Difficile de ne pas s’incliner, face à la clarté de l’explication rédigée par le Professeur Michel de JUGLART, dans son ouvrage « cours de droit civil, tome 2[1] » :
« Il fut un temps où le contrat était considéré comme étant la seule source des obligations. A cette époque, les problèmes de responsabilité civile n’avaient pas l’importance qu’ils ont aujourd’hui. D’autre part, il n’était guère question de l’enrichissement sans cause ou de la gestion d’affaire. Aussi l’étude du droit des obligations se ramenait-elle, en définitive, à l’analyse de l’acte juridique et plus particulièrement du contrat. C’est là que se trouvait en quelque sorte le royaume de la volonté individuelle. La philosophie du XVIIIème siècle permettait de donner un nom à cette influence de la volonté dans le droit des obligations : on parlait d’autonomie de la volonté. On voudrait dire par là que la volonté de l’homme était souveraine dans l’organisation du droit des obligations.

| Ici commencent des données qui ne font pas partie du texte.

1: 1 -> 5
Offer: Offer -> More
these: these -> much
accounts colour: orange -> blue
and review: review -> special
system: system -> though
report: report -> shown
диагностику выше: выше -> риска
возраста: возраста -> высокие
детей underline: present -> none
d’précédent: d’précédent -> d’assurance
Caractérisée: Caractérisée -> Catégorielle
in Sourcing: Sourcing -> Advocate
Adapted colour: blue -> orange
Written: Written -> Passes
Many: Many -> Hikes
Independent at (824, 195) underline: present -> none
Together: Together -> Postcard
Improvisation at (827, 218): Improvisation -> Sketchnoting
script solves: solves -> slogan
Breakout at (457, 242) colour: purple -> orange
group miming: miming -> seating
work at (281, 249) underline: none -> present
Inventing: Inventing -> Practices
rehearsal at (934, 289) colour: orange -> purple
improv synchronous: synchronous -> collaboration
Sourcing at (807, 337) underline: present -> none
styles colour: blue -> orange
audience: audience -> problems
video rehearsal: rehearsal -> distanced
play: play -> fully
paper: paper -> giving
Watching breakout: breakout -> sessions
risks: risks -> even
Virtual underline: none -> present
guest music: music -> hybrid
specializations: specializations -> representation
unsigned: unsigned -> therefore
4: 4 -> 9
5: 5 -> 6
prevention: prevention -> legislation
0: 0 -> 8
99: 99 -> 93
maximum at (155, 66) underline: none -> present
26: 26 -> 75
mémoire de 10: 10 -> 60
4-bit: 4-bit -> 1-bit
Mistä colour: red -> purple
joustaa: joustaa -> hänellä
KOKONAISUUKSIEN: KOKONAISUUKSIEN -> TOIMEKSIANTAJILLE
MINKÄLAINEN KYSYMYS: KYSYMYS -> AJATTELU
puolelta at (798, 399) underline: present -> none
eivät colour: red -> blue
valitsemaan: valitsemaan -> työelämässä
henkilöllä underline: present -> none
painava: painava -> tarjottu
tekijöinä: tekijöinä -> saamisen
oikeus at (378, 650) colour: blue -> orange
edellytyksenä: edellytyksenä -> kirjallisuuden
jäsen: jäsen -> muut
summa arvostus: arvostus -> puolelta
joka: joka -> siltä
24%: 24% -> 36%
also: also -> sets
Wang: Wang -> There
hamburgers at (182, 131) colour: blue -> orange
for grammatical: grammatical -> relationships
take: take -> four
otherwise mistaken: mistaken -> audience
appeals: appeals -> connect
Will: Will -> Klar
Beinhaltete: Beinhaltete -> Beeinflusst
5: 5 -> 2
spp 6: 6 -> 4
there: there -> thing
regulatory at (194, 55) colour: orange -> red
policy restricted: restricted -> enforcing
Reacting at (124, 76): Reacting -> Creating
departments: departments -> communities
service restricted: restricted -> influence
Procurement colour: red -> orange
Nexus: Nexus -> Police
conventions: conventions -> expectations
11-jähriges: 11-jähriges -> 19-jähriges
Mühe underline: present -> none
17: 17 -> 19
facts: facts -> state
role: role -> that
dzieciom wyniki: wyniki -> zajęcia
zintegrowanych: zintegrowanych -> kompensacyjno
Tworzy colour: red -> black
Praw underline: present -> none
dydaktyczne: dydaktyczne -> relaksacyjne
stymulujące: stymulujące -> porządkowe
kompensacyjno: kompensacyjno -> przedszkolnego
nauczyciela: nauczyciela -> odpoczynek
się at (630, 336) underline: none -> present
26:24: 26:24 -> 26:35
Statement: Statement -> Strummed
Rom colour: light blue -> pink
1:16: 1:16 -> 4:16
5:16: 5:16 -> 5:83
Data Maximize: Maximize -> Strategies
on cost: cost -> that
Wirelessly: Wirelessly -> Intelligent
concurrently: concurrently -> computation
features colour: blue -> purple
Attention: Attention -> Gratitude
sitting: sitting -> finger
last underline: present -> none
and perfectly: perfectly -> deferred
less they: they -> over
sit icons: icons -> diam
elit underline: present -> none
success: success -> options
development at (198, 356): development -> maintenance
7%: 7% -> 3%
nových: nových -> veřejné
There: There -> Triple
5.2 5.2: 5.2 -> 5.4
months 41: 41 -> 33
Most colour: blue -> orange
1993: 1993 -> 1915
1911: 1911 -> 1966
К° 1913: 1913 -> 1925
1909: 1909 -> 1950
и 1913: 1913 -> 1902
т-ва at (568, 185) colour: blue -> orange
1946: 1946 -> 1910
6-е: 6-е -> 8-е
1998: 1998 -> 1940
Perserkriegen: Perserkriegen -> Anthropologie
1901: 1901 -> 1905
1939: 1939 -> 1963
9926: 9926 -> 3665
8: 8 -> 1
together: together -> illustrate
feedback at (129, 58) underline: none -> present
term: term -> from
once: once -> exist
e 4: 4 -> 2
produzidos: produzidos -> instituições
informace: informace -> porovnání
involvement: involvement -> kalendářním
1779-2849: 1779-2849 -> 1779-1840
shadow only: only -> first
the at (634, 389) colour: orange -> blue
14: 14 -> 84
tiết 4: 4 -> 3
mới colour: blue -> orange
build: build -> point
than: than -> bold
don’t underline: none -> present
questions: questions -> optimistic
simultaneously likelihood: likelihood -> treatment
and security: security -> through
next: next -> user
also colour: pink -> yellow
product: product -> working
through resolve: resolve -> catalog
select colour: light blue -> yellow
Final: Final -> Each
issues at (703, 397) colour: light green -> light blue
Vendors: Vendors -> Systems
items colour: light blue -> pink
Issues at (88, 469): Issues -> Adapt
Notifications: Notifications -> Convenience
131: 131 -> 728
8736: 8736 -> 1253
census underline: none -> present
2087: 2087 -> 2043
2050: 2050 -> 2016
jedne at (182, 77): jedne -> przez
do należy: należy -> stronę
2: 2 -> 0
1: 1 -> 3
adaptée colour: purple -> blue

Il y avait là une sorte de revanche à l’égard des contraintes de l’ancien régime. La volonté affirmait librement sa toute-puissance. Elle se trouvait même être à l’origine de tout le système politique en vigueur à cette époque. En effet, à la base de la philosophie individualiste, il y a ce que l’on appelle le contrat social : les citoyens, qui ne sont pas en mesure de tout faire par eux-mêmes, vont « déléguer » leurs pouvoirs à certaines personnes qui seront leurs représentants. Mais, s’agissant d’un régime démocratique, ces représentants n’oublieront pas que l’autorité vient du peuple et que ce peuple, sur la base du contrat social, a simplement délégué quelques-unes de ses prérogatives à ceux qui le gouvernent.

Le contrat va devenir, dans un tel climat, une sorte d’institution sacro-sainte. Le législateur devra bien se garder d’élaborer dans ce domaine des règles impératives. Seules seront de mise les règles interprétatives. La volonté demeure ainsi souveraine et ce n’est que dans la mesure où elle n’a pas pu tout prévoir dans la formation du contrat que le pouvoir législatif interviendra pour l’aider en quelque sorte et pour la protéger. Les exigences de l’ordre public, que cet ordre public soit économique ou social, sont extrêmement limitées.

Au surplus, les volontés individuelles ne sont pas seulement libres ; elles sont aussi égales. Les hommes naissent libres et égaux. Par conséquent, il n’y a pas lieu, pour l’instant tout au moins, de faire intervenir le législateur pour qu’il assure, par exemple, la protection d’un contractant contre l’autre. Le contrat est censé avoir été fait par des personnes libres et égales. « Tout ce qui est contractuel est juste », pourra dire un auteur à cette époque.

Aujourd’hui, le problème ne se pose plus de la même façon, bien loin de là. Le climat économique, social, voire politique s’est profondément transformé. Le contrat n’est plus cette manifestation intangible des volontés individuelles.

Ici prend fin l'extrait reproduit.